Budget commits to developing smart cities and sharing economy


Chancellor George Osborne has announced in the Budget plants to develop smart city infrastructure and support for a sharing economy.

He announced that the Government will support a competition to fund a Smart Cities demonstrator as part of its Internet of Things programme to trial and showcase new technologies.


In a 2013 report commissioned by the Department of Business, Innovation and Skills, five key vertical sectors were identified as containing opportunities for developing intelligent technology in urban areas. These were waste, water, energy, transport and assisted living.

The Chancellor said that the Government will invest £140 million into research across the UK into the infrastructure and cities of the future.

He added: “We’ll invest in what is known as the Internet of Things. This is the next stage of the information revolution, connecting up everything from urban transport to medical devices to household appliances.”

In the Budget documents, the Government also revealed that it will work with local government on using digital technology to provide more “customer-focussed, digitally-enabled and efficient local services”.

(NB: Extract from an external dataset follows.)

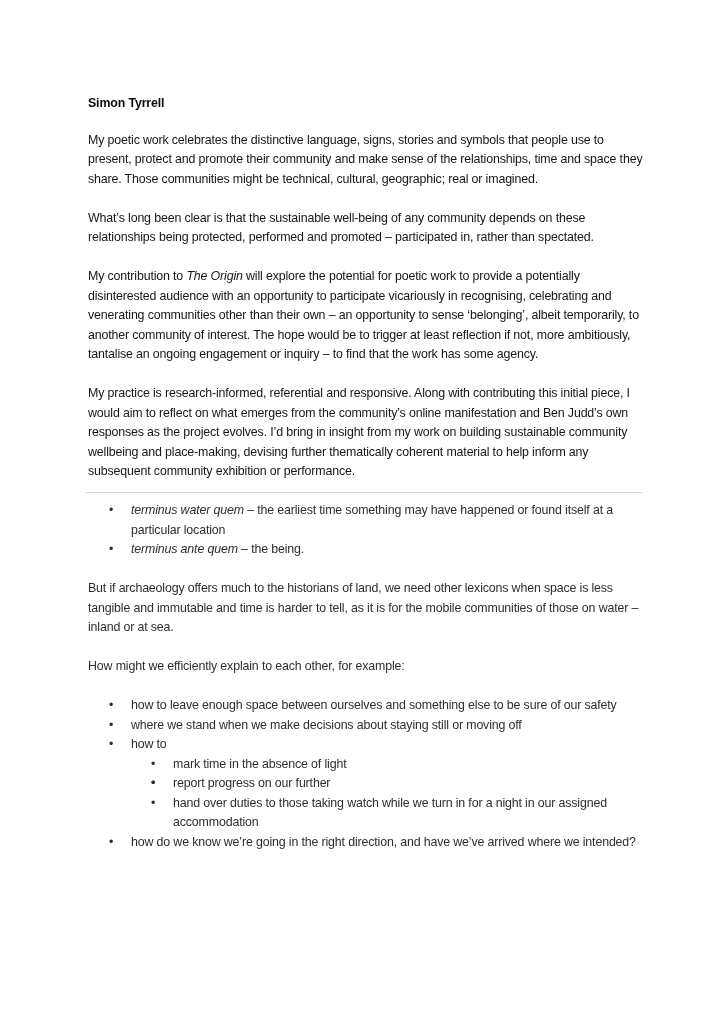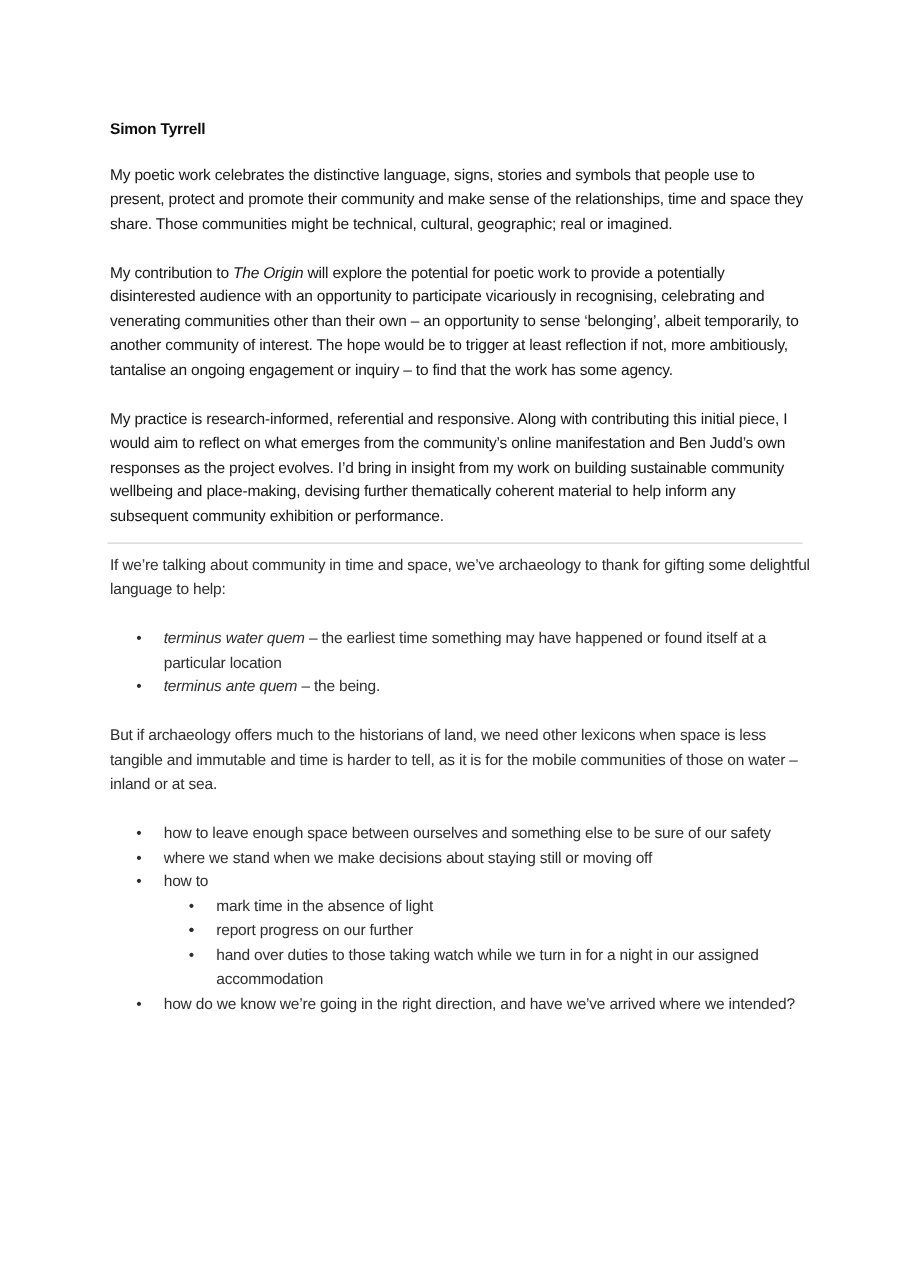"What’s long been clear is" p { html: none -> <p>What’s long been clear is that the sustainable well-being of any community depends on these relationships being protected, performed and promoted – participated in, rather than spectated.</p> }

On the sharing economy, the Chancellor said that he wants Britain to be the global centre for the sharing economy to enable businesses and individuals to make the most of their assets, resources, time and skills.

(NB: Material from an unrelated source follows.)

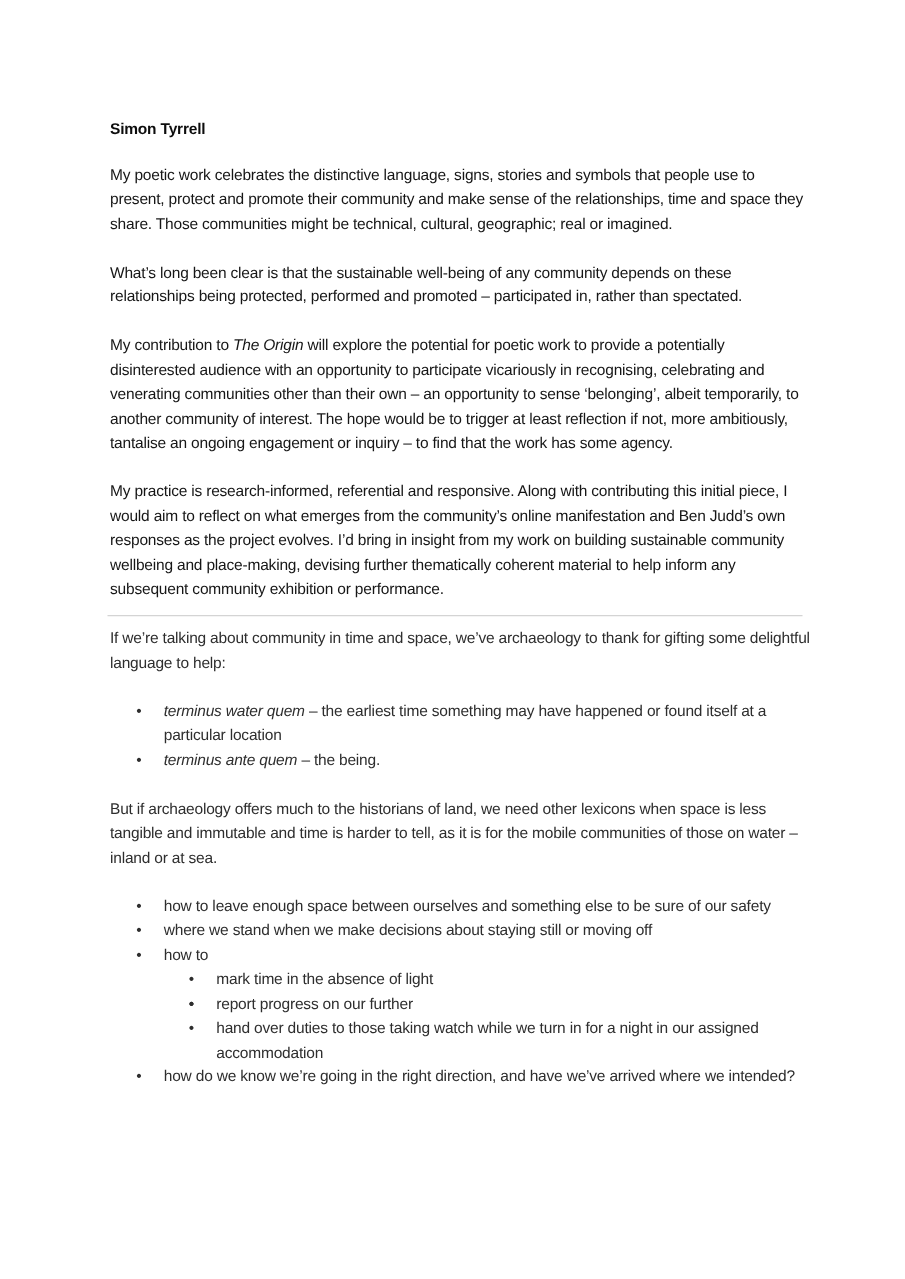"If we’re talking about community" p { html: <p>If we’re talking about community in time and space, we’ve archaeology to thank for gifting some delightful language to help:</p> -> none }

While most of the support would be offered to accommodation and transport, the Budget documents revealed that the Government will encourage local authorities to use their business rates discretionary relief powers to support the sharing economy, including shared workspaces and makerspaces.

On other measures, the Chancellor announced that “we back our heavy industry too, like steel and paper mills”.

As a result, he announced that the Government will bring forward the feed-in tariffs (FITs) compensation scheme for the indirect costs of small-scale FITs and the renewables obligation to 2015-16 instead of the originally planned 2016-17 announced in Budget 2014. This is expected to save £25 million in 2015-16 to energy intensive industries.

On landfill tax, the Budget confirmed that it will increase by RPI rounded to the nearest 5p from April 2016 for both the lower and standard rate. It also confirmed that £4.2 million will be given to the Environment Agency to tackle waste crime from savings made in the Landfill Communities Fund. 

Of course, with the General Election occurring on 7 May, the new Government may decide to have a new Budget shortly after the election and none of these measures will be implemented.